_WORK REQUEST_
In the entries below, find every line holding the string "Left" and collect it.

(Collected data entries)
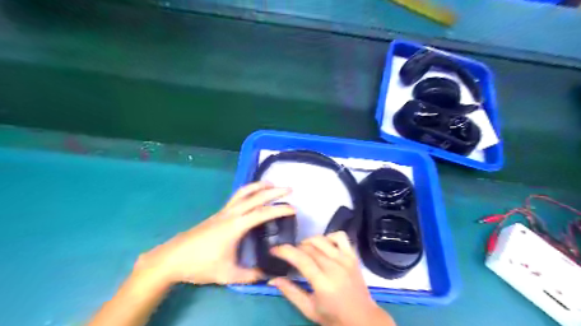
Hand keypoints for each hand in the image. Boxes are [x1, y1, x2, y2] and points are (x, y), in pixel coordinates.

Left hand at [134, 181, 292, 286]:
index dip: (280, 209)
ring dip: (259, 186)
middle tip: (289, 189)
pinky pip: (237, 196)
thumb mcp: (227, 274)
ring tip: (271, 184)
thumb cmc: (200, 264)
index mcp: (236, 226)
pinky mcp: (218, 213)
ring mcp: (224, 211)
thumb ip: (249, 275)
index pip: (263, 213)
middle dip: (274, 191)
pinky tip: (252, 195)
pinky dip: (249, 191)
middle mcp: (231, 214)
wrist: (172, 258)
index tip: (293, 209)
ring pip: (244, 192)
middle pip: (256, 196)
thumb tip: (267, 275)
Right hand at [269, 234, 395, 325]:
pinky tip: (324, 245)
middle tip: (289, 256)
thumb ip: (290, 292)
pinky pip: (340, 236)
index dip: (285, 251)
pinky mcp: (353, 255)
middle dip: (294, 248)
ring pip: (321, 239)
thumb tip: (272, 279)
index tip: (274, 250)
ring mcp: (346, 258)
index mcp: (323, 283)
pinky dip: (328, 236)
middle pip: (309, 248)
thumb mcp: (309, 309)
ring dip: (308, 242)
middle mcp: (335, 267)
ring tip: (304, 251)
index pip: (301, 259)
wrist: (363, 319)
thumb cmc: (334, 317)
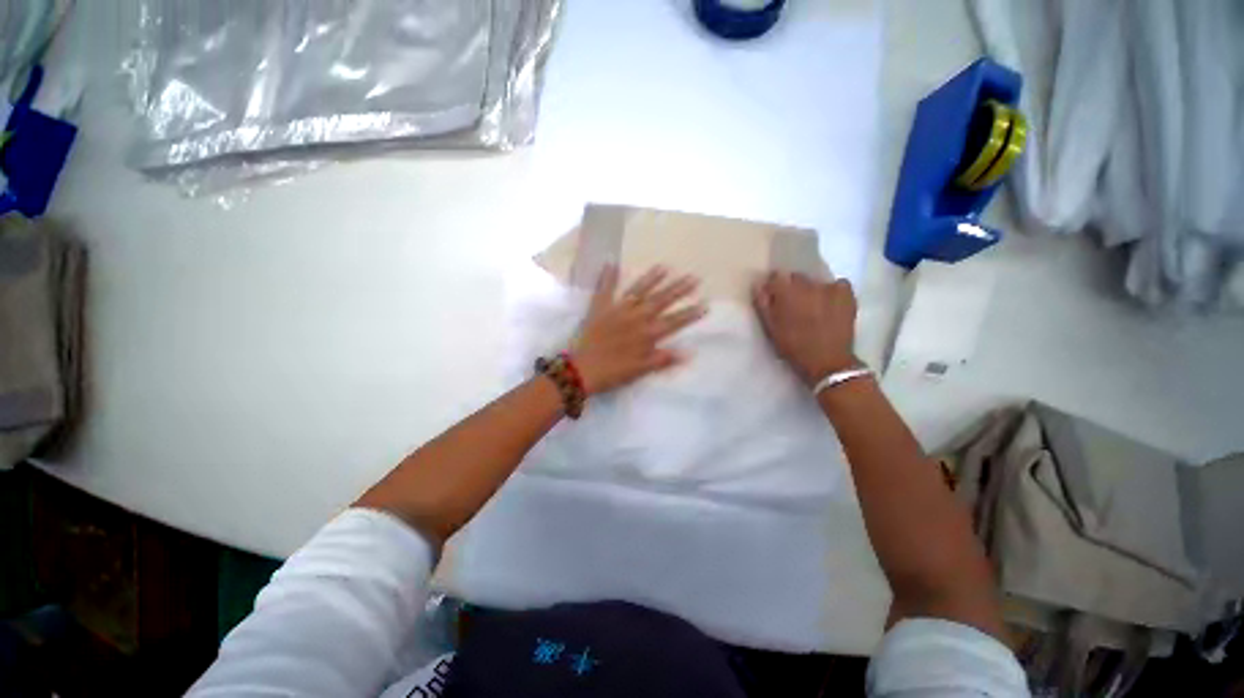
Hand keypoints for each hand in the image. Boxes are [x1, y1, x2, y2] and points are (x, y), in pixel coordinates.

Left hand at [572, 265, 706, 394]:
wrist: (581, 370)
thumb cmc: (613, 373)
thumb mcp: (640, 370)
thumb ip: (663, 360)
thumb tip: (688, 353)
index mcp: (647, 334)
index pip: (674, 321)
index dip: (690, 313)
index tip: (705, 304)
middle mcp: (636, 318)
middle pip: (660, 301)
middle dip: (678, 290)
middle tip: (693, 278)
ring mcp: (617, 311)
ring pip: (638, 291)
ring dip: (651, 279)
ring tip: (664, 267)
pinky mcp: (599, 308)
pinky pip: (604, 290)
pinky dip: (607, 277)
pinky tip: (611, 263)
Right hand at [753, 272, 859, 385]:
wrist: (827, 362)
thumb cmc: (793, 346)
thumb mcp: (771, 328)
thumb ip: (763, 304)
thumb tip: (758, 284)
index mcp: (786, 293)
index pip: (776, 276)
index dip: (773, 286)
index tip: (774, 297)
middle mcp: (808, 285)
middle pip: (796, 277)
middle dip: (793, 288)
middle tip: (793, 305)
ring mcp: (829, 288)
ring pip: (816, 281)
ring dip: (812, 290)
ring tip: (813, 307)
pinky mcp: (847, 294)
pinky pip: (838, 284)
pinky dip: (833, 291)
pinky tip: (831, 304)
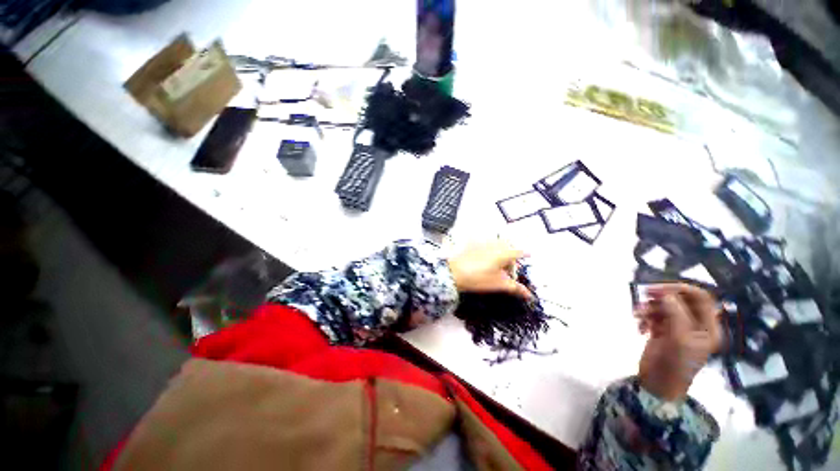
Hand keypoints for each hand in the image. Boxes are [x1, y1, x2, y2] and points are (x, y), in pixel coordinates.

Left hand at [448, 241, 530, 298]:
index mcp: (504, 253)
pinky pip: (485, 243)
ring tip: (495, 265)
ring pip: (497, 244)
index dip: (524, 253)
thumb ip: (515, 287)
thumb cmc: (478, 278)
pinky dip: (489, 249)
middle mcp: (495, 244)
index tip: (529, 254)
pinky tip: (483, 258)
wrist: (453, 272)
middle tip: (506, 270)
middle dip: (510, 256)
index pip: (519, 252)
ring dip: (500, 252)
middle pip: (508, 247)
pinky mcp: (472, 243)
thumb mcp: (498, 284)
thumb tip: (529, 294)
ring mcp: (483, 242)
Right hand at [636, 283, 721, 400]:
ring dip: (650, 308)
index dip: (682, 289)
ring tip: (637, 316)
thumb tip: (666, 294)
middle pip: (681, 300)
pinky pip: (654, 316)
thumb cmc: (674, 365)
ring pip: (665, 307)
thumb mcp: (678, 339)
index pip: (701, 298)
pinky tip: (639, 327)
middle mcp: (695, 325)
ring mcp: (679, 328)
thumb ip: (675, 314)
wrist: (658, 385)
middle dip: (662, 297)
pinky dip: (645, 318)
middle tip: (644, 294)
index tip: (659, 289)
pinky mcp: (663, 332)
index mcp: (708, 327)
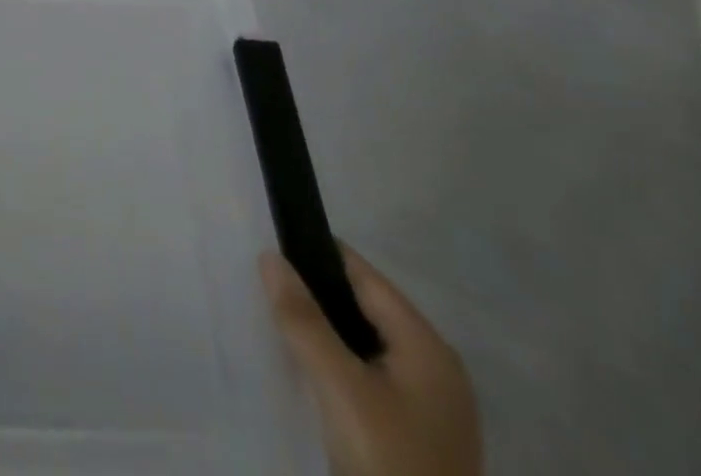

_WRITTEN SOLUTION_
Left hand at [134, 181, 292, 286]:
Left hand at [572, 265, 706, 394]:
Left hand at [448, 241, 530, 298]:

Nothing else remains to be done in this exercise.